Breast augmentation surgery is one of the most popular elective cosmetic surgical procedures. The association that modern society places on the ideal feminine form and large breasts contributes greatly to this.
Many women in deciding to undergo breast augmentation procedures often choose larger implants solely on this notion and take little time to consider the potential effects that such implants might have on their spine. Some do so to the degree of provoking conditions that require spinal surgery in the future.
Factoring in All Aspects of Breast Augmentation
While many factors such as the woman’s age, size, bone density and body proportions can affect how an ambitious breast augmentation procedure will affect her spine, simple physics helps to illustrate the root of the problem.
The larger the breast implant, the greater the shift in the center of gravity that they cause to the muscuskeletal system of the woman. As weight is increased beyond the body’s center, gravity acts as a magnifier of the pressure exerted on the spine from that excess weight. These increases in exertion of pressure can be as high as ten times the added weight.
This type of greatly increased pressure on the spine can provoke several undesired conditions, such as hyperlordosis, commonly known as swayback. This condition manifests itself physically by the pelvis resting directly on top of the thighs. Aesthetically this creates the outward appearance of the buttocks being more protruded. This usually occurs over time as the woman unconsciously attempts to compensate for the added pressure on her spine.
In the short term, these unconscious corrections provide relief. However, with time they create the hyperlordosis. In severe cases spinal surgery may be the only viable option to correct the damage done to the spine.
Assessing Whole Spine Health
For women with a pre-existing condition of scoliosis, a lateral curvature of the spine, ambitious breast augmentation can pose an even greater risk for back pain and spinal problems. While severe cases of scoliosis are detected at childhood, cases of degenerative and undiagnosed scoliosis also exist. Some studies indicate that as much as 5% of the population have scoliosis with curvatures so slight that they go undiagnosed.
However, when the added pressure caused by large breast implants is exerted on the spine, the effects are magnified in women with undiagnosed scoliosis. In the case of the degenerative form of scoliosis, it is caused by the degeneration of the spinal disks as people age.

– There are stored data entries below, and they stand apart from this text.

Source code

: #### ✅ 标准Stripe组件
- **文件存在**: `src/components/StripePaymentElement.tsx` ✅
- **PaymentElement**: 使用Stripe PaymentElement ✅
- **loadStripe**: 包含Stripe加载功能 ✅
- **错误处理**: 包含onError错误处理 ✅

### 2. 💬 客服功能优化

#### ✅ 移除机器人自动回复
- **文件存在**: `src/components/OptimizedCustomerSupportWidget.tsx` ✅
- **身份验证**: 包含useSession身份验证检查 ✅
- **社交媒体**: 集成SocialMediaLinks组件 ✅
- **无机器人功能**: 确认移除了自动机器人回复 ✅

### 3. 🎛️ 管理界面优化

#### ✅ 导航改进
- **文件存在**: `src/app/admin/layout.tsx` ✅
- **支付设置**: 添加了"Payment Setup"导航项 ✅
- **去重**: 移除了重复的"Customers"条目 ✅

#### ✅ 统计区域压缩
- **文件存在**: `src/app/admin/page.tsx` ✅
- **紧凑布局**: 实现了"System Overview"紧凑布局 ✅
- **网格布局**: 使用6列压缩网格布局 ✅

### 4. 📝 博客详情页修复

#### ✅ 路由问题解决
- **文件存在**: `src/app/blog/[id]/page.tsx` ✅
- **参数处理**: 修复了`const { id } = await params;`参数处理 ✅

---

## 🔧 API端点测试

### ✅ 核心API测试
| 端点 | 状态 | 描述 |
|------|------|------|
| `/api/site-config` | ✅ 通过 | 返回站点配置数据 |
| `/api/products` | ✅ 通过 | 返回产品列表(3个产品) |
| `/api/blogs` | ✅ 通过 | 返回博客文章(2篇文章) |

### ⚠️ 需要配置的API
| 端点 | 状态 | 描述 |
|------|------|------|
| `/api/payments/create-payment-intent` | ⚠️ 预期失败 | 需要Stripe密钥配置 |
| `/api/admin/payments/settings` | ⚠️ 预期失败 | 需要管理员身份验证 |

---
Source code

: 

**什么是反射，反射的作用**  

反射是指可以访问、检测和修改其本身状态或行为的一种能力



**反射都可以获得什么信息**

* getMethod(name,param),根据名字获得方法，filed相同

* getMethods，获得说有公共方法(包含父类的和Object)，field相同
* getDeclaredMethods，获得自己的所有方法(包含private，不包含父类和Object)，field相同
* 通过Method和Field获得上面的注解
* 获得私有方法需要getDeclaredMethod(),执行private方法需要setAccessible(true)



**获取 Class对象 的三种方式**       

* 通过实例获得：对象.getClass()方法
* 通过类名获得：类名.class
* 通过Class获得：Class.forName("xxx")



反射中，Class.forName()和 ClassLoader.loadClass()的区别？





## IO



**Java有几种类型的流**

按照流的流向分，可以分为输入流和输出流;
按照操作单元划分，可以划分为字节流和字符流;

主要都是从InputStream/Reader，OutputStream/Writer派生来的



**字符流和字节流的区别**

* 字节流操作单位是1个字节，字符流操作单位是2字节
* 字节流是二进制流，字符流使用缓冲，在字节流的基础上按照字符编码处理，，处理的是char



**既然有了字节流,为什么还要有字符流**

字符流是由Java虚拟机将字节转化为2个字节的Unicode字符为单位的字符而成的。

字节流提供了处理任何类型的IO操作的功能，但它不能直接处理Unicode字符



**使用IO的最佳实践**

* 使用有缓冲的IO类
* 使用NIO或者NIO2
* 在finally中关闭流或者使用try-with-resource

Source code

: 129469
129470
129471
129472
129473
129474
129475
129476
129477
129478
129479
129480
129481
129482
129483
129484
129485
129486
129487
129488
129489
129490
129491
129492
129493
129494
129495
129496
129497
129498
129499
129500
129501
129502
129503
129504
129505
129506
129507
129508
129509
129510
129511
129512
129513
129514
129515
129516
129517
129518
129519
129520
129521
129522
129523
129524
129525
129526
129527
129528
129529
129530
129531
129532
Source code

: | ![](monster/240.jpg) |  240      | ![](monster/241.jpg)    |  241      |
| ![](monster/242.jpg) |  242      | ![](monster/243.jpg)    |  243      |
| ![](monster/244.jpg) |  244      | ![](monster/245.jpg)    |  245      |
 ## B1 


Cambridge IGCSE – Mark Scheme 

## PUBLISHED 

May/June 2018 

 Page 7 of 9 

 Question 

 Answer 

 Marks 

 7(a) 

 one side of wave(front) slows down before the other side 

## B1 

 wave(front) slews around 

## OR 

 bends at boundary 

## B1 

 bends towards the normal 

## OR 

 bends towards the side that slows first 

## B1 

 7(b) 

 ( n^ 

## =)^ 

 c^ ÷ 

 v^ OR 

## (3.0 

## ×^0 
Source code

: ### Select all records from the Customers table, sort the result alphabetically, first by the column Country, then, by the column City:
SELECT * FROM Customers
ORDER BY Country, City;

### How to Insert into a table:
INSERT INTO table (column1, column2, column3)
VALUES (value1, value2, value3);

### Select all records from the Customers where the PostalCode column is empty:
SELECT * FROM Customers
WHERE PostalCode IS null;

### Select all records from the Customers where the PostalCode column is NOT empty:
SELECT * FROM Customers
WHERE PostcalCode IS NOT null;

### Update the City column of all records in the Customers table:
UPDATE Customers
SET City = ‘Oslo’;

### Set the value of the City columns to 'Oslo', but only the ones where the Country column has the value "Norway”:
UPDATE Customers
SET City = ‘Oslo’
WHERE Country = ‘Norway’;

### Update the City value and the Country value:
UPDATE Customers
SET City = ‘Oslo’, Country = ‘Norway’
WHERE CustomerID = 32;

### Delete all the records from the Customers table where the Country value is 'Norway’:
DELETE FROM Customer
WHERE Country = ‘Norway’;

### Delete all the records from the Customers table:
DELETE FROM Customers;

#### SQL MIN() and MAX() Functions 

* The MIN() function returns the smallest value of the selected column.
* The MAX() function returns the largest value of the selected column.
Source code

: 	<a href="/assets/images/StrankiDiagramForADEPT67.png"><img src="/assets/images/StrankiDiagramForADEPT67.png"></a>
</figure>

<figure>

This means that as a woman with large breasts implants ages, the cumulative effects of the added pressure may be intensified due the the aging of the discs. Be it undiagnosed or degenerative, any manifestation of scoliosis coupled with ambitious breast augmentation will greatly increase the possibility of spinal surgery being required in the future.
A question may arise of how large is too large for breast augmentation? Some studies indicate that breast implants of 400-grams and greater have the propensity to cause the greatest number of spinal problems. It really should not be an issue of trying to pinpoint a magic threshold.
As stated earlier, each woman is different. The more practical answer would be that if a woman decides that she must have breast augmentation surgery, she should choose a breast size that provides her with the desired aesthetic result, but within what could be called a more natural look. Many times larger options are pursued simply because no consideration was given to more subtle augmentations. A subtle breasts implant augmentation choice can in the majority of instances yield the desired aesthetic results without having to risk the woman’s spinal health.